When I do get angry I immediately worry I’m making a big deal out of nothing. Spending all of my energy repressing the feeling instead of dealing with whatever makes me angry. Granted, some of it is useless to worry about like anger at consumerism and sexism and injustice that seems woven into the fabric of human nature. The lines we draw are just segments of the same circles. My anger at myself is another beast entirely. Like a cancer eating away at my insides, unable to fight it without hurting myself. I want to not be angry all the time. After getting as far from the source as possible it’s time to excise the parts I carried with me.
Compromising my ambitions for others’ opinions about how the world works. I took to heart the “rules” as stated by supposed authorities. When I’m chronically lonely at school and can’t relate to anyone my mother’s advice is to be patient because it gets better. The number of things I didn’t do because I was told not to could fill a lifetime. “I’m stopping you for your own good because I know better,” my mother pleaded. And she was, even though she didn’t. Left to my own devices I would surely have been a teen statistic. My mother still talks about how great my my high school boyfriend was.
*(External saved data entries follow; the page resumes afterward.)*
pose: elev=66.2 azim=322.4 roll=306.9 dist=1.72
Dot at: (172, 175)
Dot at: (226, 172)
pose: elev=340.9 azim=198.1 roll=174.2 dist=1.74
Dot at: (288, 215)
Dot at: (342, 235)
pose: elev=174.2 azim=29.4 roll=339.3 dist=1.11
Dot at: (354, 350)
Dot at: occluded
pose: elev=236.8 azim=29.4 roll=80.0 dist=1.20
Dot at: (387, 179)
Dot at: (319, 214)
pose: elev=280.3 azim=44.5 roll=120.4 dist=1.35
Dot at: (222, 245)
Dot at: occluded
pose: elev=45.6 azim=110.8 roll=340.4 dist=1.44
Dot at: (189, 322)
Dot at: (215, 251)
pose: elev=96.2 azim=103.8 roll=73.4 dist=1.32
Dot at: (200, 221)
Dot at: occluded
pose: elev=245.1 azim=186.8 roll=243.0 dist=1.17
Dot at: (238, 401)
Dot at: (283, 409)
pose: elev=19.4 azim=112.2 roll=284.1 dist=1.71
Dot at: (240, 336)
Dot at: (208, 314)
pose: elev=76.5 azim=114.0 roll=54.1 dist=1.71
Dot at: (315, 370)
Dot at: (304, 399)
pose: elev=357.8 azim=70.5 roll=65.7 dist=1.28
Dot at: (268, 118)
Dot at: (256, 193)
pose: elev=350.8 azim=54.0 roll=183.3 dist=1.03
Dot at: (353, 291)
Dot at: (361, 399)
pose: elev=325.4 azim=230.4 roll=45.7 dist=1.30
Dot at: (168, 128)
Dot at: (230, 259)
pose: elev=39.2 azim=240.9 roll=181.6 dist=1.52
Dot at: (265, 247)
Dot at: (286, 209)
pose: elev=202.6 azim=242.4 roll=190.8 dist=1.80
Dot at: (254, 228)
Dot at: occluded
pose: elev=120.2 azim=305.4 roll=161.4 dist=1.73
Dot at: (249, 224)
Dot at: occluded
Like those were the good ole days, or something.
He had the appearance and personality of an upstanding young gentleman and he came from a “good” family. I spent all of my time with him from tenth grade until leaving for college. We had non-stop sex and not just the vanilla kind. Blossoming youths in the early 90s we witnessed the birth of the internet together. And then used it for its prime directive – Rule #34. We tried every position, every combination, every taboo, every roleplay, every kinky thing we could conceivably attempt. That’s why I never should have trusted my mother’s assumptions about how the world works. She doesn’t live in the same world as me.